Joubert était arrivé si tôt ce matin parce qu’il espérait peut-être un signe de la providence, une rencontre fortuite qui le sauverait. Une soudaine rémission du cancer de son âme rongée. Il existait quelque part un être qui l’éclairerait. Une vraie autorité qu’il pourrait reconnaître comme telle ; enfin écouter un de ses contemporains, quelqu’un qui parvienne à le démettre de la fatalité de sa naissance.

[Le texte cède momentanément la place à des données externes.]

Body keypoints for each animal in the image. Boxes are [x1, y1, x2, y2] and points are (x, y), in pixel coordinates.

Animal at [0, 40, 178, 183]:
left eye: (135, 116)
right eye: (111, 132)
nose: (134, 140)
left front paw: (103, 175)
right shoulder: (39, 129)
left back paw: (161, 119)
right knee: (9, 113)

Il avait pris volontairement la mauvaise sortie de la gare, la sortie opposée à l’endroit où il devait se rendre. Depuis longtemps, il avait envie d’aller s’asseoir sur l’un de ces bancs posés sur la pelouse qui faisait face au lac. Pourquoi ne pas se jeter à l’eau comme on accepte l’ordalie ? L’hydrocution ou bien une claque au corps et à l’âme. La mort ou bien le baptême. Ou rien. Trempé, idiot, grelottant, couvert de vase. Ridicule. Il avait besoin de savoir Joubert, savoir s’il se baignait dans l’océan glauque, s’il marchait sur le sable brûlant ou s’il était en train de tomber au fond d’un gouffre noir et glacial. Où était-il ? Il était si tôt dans sa vie. Il ne pouvait pas être bien loin, il ne pouvait pas être si loin de tout et de tous, comme il avait le tort de le penser.